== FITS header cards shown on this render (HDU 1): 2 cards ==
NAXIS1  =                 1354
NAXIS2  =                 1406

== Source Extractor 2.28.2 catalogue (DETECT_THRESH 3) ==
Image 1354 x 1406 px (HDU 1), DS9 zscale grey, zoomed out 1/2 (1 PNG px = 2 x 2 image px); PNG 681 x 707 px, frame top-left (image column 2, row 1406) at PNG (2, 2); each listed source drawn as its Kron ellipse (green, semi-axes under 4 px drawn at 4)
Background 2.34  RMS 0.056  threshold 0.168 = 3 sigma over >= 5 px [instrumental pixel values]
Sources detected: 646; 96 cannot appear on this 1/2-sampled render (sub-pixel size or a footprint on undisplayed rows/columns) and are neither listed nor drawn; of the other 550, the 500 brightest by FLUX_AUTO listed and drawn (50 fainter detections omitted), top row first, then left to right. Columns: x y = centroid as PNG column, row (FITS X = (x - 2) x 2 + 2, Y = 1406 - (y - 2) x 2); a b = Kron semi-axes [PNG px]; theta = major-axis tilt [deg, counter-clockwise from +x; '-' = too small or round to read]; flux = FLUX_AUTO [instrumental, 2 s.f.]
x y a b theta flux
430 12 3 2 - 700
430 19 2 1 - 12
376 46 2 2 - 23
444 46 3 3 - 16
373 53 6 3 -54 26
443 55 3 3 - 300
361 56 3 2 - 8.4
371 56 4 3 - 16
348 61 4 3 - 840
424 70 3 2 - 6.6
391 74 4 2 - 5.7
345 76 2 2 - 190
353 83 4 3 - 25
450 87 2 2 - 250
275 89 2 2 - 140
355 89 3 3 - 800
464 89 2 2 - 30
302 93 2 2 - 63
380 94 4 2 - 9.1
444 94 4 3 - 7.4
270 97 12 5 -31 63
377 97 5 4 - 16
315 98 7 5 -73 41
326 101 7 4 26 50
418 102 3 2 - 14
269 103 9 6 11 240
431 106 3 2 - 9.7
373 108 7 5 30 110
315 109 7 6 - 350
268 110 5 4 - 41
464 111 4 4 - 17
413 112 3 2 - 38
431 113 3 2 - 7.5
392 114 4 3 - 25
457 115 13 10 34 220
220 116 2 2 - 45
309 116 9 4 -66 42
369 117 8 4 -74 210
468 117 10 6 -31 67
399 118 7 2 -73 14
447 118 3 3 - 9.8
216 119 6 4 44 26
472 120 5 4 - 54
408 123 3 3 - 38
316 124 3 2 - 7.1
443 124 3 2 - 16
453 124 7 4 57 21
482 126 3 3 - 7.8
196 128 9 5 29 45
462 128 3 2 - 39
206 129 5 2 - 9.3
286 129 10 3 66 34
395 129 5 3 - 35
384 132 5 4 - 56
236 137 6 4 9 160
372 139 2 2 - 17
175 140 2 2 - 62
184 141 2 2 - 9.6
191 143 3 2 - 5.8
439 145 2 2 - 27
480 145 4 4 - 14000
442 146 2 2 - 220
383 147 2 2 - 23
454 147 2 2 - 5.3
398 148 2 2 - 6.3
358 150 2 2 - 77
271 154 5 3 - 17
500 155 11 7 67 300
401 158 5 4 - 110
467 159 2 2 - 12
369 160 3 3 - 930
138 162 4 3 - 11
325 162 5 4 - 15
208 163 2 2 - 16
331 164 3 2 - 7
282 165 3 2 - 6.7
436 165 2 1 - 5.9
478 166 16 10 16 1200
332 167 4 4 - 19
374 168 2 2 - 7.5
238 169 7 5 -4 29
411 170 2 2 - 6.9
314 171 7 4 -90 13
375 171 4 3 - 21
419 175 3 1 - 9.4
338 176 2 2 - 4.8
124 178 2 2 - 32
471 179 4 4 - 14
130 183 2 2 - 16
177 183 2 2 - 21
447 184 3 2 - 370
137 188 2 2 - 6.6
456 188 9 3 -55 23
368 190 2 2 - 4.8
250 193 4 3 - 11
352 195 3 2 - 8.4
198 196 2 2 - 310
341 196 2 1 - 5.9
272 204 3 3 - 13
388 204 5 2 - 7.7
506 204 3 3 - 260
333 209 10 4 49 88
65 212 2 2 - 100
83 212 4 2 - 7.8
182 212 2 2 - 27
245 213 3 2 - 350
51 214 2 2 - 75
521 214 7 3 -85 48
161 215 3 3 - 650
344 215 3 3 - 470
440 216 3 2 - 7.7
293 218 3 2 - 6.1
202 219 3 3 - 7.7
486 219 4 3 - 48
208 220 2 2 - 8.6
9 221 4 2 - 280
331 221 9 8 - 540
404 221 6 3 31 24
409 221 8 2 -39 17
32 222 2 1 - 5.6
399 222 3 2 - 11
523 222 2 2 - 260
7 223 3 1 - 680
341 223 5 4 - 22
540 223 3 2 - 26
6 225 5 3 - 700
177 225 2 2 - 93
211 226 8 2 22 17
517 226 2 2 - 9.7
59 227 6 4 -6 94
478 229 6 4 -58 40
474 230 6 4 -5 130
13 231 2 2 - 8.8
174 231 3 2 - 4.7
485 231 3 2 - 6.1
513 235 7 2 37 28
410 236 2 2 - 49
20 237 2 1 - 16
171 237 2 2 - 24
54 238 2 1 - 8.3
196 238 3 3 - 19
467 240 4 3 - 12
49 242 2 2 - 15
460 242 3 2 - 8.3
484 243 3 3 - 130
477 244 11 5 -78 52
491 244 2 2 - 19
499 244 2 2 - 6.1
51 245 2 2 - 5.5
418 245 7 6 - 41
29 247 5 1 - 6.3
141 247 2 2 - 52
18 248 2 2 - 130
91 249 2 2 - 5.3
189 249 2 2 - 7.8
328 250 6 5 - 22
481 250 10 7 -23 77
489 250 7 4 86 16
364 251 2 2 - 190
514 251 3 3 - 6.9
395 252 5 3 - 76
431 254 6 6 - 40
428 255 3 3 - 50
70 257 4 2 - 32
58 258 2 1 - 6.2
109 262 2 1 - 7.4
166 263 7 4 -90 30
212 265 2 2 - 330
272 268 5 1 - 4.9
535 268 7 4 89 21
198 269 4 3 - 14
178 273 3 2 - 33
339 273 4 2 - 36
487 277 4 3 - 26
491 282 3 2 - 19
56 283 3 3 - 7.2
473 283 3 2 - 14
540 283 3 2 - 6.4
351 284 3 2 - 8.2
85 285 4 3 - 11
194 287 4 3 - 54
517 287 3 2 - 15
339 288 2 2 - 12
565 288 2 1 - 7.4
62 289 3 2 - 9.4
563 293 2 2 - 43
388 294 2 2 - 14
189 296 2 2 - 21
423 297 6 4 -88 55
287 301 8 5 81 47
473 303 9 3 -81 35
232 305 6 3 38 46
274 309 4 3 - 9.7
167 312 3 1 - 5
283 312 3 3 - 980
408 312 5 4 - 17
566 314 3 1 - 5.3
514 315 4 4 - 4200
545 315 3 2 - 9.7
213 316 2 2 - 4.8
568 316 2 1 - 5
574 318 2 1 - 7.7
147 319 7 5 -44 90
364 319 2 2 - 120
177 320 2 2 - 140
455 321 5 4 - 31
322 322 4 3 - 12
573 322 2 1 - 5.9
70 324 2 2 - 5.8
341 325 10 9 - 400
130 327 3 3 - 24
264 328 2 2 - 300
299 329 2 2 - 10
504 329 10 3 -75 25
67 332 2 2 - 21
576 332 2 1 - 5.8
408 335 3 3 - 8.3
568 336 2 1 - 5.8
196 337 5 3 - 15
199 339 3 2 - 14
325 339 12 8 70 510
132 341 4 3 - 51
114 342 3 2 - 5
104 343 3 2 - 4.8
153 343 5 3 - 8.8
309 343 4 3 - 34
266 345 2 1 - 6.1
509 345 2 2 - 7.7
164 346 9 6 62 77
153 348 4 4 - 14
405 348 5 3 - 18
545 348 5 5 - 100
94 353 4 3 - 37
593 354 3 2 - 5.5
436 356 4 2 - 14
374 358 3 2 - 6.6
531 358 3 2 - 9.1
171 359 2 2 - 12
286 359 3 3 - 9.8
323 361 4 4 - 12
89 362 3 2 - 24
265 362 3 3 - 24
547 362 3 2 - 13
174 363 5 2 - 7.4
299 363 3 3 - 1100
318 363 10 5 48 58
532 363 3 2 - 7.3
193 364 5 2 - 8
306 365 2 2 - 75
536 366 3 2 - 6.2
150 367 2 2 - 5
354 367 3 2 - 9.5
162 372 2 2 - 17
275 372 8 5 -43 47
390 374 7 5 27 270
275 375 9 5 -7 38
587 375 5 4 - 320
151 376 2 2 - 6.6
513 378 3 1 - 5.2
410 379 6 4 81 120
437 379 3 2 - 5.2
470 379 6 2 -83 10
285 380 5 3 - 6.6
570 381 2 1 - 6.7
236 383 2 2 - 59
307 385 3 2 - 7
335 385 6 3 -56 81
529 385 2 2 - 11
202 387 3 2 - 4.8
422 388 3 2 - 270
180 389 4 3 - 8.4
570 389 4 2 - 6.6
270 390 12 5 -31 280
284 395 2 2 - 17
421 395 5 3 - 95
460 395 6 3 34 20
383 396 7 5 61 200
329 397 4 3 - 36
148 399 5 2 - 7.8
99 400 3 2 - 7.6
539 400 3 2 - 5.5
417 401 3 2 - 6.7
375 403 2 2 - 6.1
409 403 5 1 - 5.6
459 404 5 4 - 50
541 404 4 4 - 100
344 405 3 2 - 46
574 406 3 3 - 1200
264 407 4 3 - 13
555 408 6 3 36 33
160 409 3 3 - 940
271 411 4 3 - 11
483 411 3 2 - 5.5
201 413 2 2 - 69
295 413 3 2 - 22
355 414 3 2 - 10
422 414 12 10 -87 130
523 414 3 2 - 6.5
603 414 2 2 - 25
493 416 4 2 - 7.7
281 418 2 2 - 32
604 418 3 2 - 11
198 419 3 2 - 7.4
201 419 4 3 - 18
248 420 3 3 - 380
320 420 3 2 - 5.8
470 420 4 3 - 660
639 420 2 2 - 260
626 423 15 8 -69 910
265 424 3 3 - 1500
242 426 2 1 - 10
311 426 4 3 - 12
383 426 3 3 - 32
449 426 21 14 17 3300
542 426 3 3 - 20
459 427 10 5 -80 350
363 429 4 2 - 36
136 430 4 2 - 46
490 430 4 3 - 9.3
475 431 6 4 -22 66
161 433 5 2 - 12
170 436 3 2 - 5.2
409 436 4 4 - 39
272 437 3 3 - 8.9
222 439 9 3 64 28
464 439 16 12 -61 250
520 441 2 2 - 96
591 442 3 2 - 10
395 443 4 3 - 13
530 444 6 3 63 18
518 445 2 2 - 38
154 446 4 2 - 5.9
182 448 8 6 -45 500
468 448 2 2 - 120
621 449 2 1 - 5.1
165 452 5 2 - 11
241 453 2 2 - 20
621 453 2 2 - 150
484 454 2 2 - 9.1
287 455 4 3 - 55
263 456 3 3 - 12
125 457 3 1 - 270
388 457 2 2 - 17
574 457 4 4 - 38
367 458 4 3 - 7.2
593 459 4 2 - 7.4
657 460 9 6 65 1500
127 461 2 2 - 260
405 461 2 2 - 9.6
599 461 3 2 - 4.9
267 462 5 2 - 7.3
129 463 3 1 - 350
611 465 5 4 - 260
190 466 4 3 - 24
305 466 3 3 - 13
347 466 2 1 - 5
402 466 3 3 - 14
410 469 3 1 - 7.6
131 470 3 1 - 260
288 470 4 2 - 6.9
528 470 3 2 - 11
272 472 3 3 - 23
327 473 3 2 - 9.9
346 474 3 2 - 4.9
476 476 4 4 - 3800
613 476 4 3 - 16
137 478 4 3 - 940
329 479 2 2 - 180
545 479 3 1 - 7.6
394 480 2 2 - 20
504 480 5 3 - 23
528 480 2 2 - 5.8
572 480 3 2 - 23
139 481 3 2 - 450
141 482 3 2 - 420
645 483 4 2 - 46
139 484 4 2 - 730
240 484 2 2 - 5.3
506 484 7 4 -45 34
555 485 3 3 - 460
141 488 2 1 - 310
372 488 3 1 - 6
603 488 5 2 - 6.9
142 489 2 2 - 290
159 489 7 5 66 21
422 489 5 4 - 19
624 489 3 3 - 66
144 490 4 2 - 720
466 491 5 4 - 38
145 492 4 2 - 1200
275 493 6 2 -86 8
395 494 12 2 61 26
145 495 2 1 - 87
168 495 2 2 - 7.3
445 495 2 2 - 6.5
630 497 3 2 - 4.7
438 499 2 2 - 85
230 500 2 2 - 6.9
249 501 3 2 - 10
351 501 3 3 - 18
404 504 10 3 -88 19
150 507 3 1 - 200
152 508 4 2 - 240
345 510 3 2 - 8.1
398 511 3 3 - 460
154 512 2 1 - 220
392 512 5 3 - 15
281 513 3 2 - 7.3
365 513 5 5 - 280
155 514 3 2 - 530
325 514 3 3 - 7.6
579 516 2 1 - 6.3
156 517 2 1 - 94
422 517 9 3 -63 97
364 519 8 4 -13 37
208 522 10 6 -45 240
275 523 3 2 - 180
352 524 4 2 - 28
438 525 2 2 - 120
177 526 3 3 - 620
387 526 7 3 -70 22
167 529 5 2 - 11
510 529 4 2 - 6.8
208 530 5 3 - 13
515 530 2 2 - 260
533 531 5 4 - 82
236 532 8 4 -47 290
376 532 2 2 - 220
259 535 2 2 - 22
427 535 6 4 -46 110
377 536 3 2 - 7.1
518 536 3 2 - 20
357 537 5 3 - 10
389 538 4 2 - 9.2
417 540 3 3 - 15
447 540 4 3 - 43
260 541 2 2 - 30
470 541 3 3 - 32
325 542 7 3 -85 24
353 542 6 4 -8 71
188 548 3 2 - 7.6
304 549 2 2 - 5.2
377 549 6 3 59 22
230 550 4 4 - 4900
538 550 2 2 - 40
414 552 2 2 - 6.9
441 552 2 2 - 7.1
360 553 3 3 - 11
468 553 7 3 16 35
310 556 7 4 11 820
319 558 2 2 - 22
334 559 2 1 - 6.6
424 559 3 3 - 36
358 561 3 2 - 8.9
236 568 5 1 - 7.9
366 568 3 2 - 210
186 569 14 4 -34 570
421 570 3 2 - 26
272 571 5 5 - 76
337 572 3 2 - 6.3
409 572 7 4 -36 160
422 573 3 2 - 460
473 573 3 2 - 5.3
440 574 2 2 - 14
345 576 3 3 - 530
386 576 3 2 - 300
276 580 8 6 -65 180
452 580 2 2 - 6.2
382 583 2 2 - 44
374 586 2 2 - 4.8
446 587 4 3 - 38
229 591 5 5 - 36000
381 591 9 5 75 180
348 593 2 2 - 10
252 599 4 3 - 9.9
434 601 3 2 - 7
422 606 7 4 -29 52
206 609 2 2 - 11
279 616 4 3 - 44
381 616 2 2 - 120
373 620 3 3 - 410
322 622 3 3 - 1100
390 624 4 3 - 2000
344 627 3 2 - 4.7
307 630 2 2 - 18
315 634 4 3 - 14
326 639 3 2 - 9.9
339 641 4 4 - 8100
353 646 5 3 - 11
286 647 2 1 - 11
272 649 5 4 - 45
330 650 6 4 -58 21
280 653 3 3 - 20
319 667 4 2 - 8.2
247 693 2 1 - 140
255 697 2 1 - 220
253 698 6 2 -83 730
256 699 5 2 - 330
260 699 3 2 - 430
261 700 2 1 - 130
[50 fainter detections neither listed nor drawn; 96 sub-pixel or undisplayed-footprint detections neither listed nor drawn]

◆ **THE PROBLEM**:
Can you repeat the part that opens with the line containing "Source Extractor 2.28.2" and closes with the line containing "Image 1354 x", swapping "green" for "red" and leaving everything else unchanged?

◆ **FULL SOLUTION**:
== Source Extractor 2.28.2 catalogue (DETECT_THRESH 3) ==
Image 1354 x 1406 px (HDU 1), DS9 zscale grey, zoomed out 1/2 (1 PNG px = 2 x 2 image px); PNG 681 x 707 px, frame top-left (image column 2, row 1406) at PNG (2, 2); each listed source drawn as its Kron ellipse (red, semi-axes under 4 px drawn at 4)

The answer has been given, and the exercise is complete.